To qualify as an FHL, a property had to be located in the UK or European Economic Area (EEA), be adequately furnished, and be let commercially with an intent to make a profit. The property had to be available for commercial letting for at least 210 days and actually be let for at least 105 of those days.

Periods of longer-term occupation (over 31 continuous days) could not exceed 155 days. Property owners were required to keep accurate records, often using software like Lodgify, to prove they met these thresholds.

Why it matters

The FHL regime was historically important because it unlocked significant tax benefits not available to standard residential landlords. These included the ability to claim capital allowances for furniture and equipment, and eligibility for certain Capital Gains Tax reliefs.

Profits from an FHL also counted as 'relevant earnings' for pension contributions. Following the regime's abolition in 2025, these specific advantages are no longer available, and owners must account for their income and expenses differently.

Examples

  • A host in Scotland had a property that was let for 100 days. They owned a second qualifying FHL in Wales that was let for 110 days, which allowed them to use the 'averaging election' to meet the 105-day threshold for both properties.
  • A cottage owner in the Cotswolds ensured their property was available for booking 250 days a year and achieved 120 days of actual lets, successfully qualifying for FHL status.
  • An investor purchased a seaside apartment and spent £10,000 on new furniture. Because the property qualified as an FHL, they could claim this cost as a capital allowance to reduce their taxable profit.
  • After several years, an FHL owner sold their property. Due to its qualifying status, they were able to claim Business Asset Disposal Relief, which could significantly reduce their Capital Gains Tax liability.

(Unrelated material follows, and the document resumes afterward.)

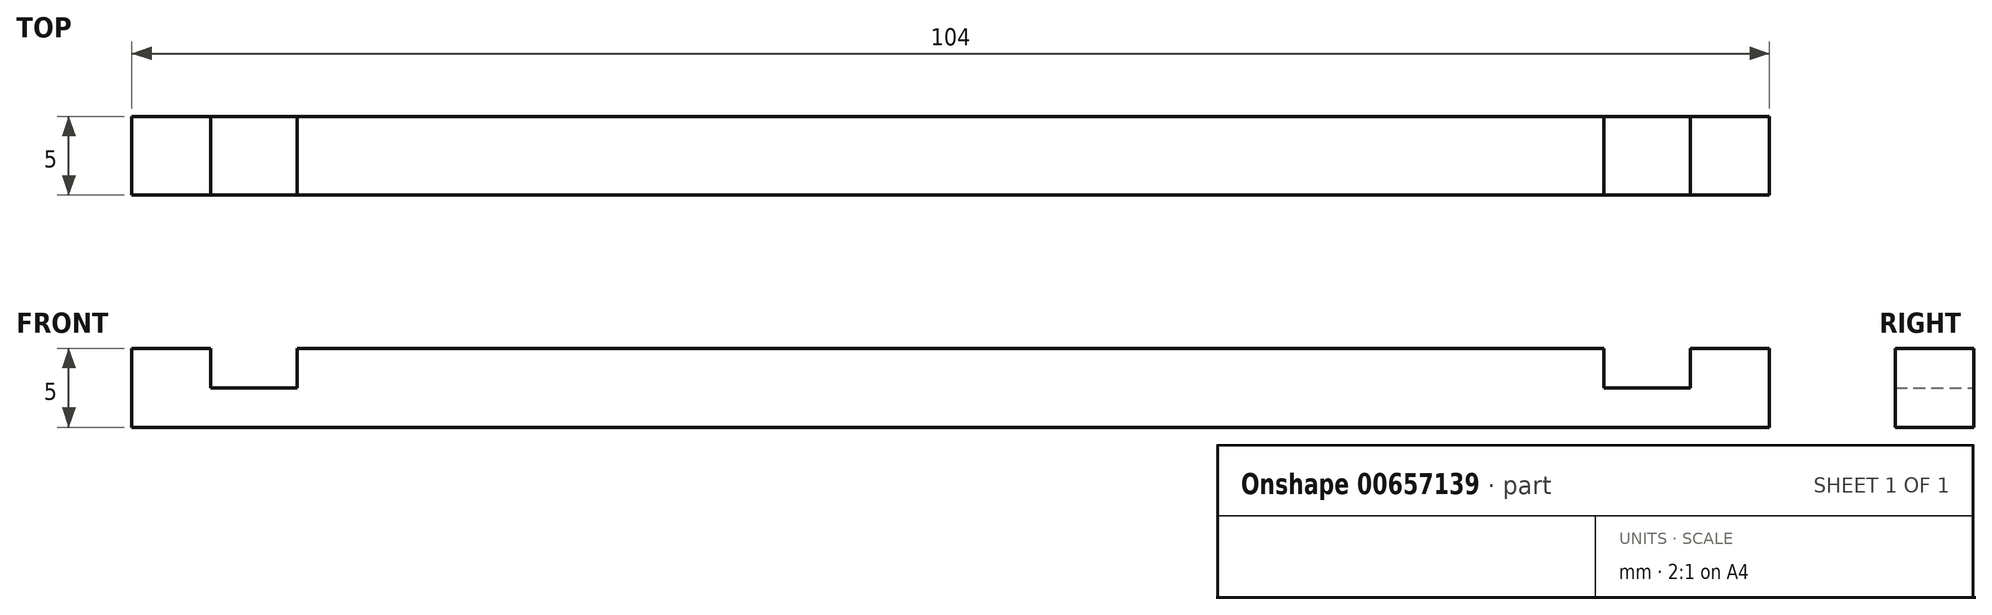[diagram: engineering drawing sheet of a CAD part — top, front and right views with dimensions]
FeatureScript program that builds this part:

Official resources and references

Frequently asked questions

What were the main occupancy conditions for a property to qualify as an FHL?+
To qualify as a Furnished Holiday Letting, a property had to meet three conditions: the availability condition (available to let for at least 210 days a year), the letting condition (actually let for 105 days a year), and the pattern of occupation condition (not having more than 155 days of longer-term lets).
What happened if a property didn't meet the 105-day letting condition under the old rules?+
HMRC allowed for flexibility. An owner could make an 'averaging election' if they owned multiple FHLs and the average letting days met the threshold. There was also a 'period of grace election' if there was a genuine intention to meet the threshold, allowing the property to still qualify for up to two consecutive years.
How were FHL profits treated for pension and National Insurance purposes?+
Profits from an FHL were considered 'net relevant earnings' for pension contributions, a significant tax advantage. However, the income was generally not subject to Class 2 or Class 4 National Insurance Contributions. The pension benefit was lost with the abolition of the FHL regime in 2025.
Is a holiday let still subject to Business Rates instead of Council Tax?+
Yes, this aspect remains largely unchanged. If your self-catering property in England is available to let for 140 days or more a year, it will generally be rated for Business Rates rather than Council Tax. Different rules and thresholds apply in Scotland and Wales, so it is important to check with the local council.